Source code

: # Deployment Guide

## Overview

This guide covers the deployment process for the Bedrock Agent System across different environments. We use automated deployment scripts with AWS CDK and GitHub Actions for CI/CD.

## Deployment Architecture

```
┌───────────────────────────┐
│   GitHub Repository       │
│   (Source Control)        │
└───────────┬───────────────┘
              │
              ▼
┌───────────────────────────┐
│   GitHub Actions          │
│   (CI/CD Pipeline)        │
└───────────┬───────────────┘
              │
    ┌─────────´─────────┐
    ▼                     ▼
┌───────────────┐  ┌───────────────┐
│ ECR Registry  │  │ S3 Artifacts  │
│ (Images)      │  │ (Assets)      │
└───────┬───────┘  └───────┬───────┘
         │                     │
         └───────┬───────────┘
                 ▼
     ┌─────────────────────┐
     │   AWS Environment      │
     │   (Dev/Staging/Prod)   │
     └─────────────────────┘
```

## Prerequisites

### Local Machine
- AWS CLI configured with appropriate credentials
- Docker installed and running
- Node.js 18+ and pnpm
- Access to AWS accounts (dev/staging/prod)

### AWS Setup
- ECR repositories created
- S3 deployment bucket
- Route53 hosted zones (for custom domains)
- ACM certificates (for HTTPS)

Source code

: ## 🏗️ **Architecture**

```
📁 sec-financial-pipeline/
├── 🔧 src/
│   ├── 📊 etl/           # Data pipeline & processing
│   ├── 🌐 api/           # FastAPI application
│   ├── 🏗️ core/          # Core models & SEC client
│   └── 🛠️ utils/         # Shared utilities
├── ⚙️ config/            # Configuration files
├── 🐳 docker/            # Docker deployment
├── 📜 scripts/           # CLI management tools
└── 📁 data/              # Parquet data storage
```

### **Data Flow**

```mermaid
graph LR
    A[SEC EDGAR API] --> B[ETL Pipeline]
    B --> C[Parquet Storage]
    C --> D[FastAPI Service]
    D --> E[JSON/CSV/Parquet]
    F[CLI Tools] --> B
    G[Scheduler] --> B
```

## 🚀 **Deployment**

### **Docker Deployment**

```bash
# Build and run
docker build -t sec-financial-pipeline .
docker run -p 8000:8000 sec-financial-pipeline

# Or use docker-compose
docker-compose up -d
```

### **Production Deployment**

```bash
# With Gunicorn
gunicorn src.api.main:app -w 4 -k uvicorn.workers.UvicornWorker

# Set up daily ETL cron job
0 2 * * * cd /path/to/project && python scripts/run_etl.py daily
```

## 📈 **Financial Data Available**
-=-=-=-=-
For the word "Actions", state how many lines of the entries contain it, with nothing else.

ANSWER BOX —
2